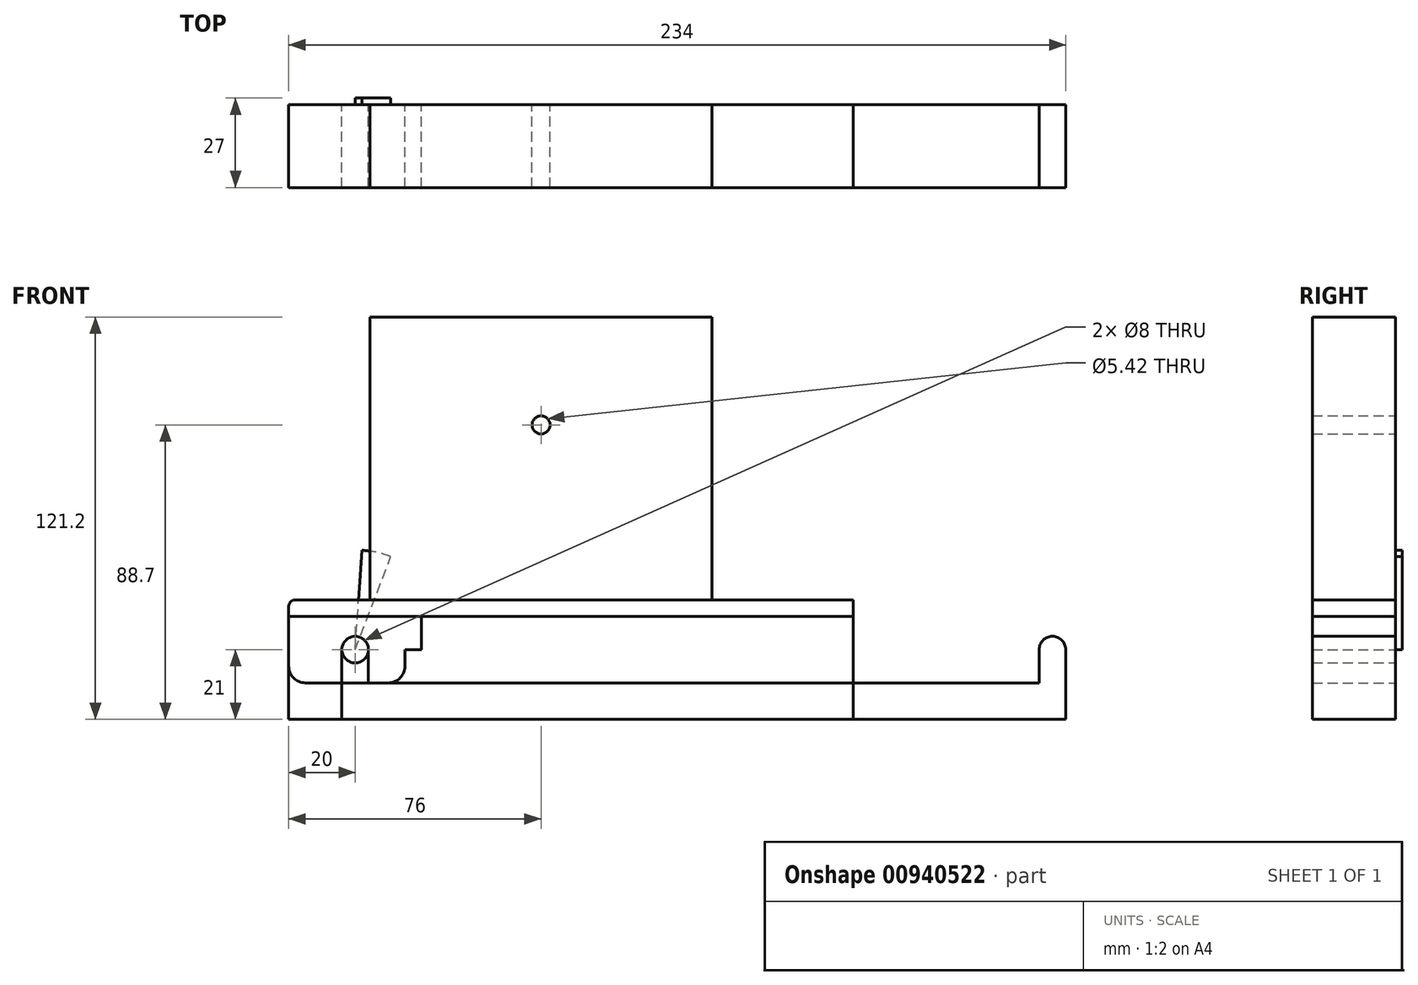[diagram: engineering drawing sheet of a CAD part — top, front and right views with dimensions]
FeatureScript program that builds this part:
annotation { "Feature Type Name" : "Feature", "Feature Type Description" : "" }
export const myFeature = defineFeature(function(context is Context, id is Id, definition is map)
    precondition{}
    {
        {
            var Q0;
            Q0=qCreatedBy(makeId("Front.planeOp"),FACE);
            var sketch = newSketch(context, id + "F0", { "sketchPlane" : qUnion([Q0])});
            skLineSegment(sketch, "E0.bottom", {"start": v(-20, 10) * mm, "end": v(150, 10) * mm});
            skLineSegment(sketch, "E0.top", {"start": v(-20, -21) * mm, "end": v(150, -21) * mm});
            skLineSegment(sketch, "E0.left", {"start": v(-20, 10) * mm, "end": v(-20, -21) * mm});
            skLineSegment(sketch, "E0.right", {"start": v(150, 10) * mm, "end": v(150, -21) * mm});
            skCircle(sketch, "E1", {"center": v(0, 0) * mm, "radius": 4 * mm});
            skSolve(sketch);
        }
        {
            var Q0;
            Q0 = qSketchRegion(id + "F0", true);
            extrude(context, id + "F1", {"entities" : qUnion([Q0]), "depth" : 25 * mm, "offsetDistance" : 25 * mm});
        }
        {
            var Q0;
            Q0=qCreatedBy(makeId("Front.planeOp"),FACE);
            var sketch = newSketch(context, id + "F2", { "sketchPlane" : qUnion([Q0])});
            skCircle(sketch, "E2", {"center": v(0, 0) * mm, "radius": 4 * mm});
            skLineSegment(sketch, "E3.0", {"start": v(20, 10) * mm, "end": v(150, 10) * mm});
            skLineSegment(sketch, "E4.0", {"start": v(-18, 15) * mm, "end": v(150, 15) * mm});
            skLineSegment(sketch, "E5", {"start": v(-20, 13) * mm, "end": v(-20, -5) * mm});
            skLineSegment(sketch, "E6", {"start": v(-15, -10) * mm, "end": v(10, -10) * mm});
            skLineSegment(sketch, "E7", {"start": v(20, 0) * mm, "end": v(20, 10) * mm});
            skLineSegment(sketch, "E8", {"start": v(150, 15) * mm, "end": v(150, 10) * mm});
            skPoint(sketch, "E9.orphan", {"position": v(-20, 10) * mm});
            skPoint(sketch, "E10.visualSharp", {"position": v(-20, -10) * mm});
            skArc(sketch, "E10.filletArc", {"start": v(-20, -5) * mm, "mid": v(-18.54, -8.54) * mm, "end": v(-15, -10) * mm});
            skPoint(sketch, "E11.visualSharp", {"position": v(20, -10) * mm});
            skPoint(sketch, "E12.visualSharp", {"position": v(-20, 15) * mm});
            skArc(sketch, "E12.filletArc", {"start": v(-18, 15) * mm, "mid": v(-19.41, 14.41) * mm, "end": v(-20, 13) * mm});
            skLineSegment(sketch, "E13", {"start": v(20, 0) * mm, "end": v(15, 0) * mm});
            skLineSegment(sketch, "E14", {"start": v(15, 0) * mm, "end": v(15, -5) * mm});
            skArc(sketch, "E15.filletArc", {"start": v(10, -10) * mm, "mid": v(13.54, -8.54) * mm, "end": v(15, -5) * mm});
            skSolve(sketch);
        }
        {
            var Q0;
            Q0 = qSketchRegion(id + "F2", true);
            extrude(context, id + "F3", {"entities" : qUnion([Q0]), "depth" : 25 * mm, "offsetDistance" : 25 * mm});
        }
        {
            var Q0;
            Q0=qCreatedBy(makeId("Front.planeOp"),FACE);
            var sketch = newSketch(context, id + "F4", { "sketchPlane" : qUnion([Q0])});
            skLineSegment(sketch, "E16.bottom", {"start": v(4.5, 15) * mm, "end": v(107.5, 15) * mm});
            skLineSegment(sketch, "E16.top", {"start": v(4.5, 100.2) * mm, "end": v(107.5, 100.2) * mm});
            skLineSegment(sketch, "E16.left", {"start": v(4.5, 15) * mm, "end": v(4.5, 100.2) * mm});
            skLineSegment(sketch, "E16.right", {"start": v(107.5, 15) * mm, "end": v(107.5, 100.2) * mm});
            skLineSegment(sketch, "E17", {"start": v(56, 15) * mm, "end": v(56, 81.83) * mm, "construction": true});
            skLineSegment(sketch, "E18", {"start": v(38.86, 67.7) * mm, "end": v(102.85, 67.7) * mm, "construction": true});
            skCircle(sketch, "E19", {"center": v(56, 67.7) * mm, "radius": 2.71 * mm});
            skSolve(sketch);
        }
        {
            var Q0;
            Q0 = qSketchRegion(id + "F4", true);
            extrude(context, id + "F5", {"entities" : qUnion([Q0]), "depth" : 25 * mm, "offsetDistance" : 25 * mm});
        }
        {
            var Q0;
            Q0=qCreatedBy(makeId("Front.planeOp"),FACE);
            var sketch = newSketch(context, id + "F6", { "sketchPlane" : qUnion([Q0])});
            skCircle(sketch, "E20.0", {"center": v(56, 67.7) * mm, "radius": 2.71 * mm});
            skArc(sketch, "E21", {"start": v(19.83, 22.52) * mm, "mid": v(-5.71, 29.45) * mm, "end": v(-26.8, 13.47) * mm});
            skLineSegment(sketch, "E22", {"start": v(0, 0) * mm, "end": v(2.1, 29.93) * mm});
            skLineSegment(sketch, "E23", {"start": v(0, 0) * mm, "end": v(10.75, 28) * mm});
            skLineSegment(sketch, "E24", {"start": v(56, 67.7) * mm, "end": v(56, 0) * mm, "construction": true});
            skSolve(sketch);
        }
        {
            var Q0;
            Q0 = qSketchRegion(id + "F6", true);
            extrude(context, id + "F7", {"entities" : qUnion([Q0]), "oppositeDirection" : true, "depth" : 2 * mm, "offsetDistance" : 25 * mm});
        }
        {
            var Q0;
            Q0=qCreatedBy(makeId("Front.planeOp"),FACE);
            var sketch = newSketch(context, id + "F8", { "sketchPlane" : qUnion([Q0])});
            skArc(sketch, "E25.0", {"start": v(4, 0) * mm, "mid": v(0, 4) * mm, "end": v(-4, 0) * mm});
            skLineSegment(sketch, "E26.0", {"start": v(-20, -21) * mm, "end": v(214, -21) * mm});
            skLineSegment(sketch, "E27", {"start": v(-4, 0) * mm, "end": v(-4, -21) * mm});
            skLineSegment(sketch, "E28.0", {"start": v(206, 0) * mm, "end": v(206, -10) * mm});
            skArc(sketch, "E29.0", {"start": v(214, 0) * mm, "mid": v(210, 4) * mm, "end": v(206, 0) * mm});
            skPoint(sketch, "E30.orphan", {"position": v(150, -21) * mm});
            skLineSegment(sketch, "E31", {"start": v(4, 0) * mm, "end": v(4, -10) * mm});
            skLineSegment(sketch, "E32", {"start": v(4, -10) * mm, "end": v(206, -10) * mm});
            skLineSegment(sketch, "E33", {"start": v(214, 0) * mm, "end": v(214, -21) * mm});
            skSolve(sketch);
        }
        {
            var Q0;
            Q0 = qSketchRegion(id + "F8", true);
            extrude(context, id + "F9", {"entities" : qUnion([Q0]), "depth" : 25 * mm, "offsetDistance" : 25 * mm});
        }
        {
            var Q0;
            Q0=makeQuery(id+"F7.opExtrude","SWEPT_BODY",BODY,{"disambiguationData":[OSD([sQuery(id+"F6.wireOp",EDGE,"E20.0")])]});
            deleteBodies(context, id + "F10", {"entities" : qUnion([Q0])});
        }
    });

================================

**CONSIGNE**
Relevez dans le listing ci-dessus toutes les lignes où figure la chaîne « construction », et recopiez-les.

**RÉPONSE COMPLÈTE**
            skLineSegment(sketch, "E17", {"start": v(56, 15) * mm, "end": v(56, 81.83) * mm, "construction": true});
            skLineSegment(sketch, "E18", {"start": v(38.86, 67.7) * mm, "end": v(102.85, 67.7) * mm, "construction": true});
            skLineSegment(sketch, "E24", {"start": v(56, 67.7) * mm, "end": v(56, 0) * mm, "construction": true});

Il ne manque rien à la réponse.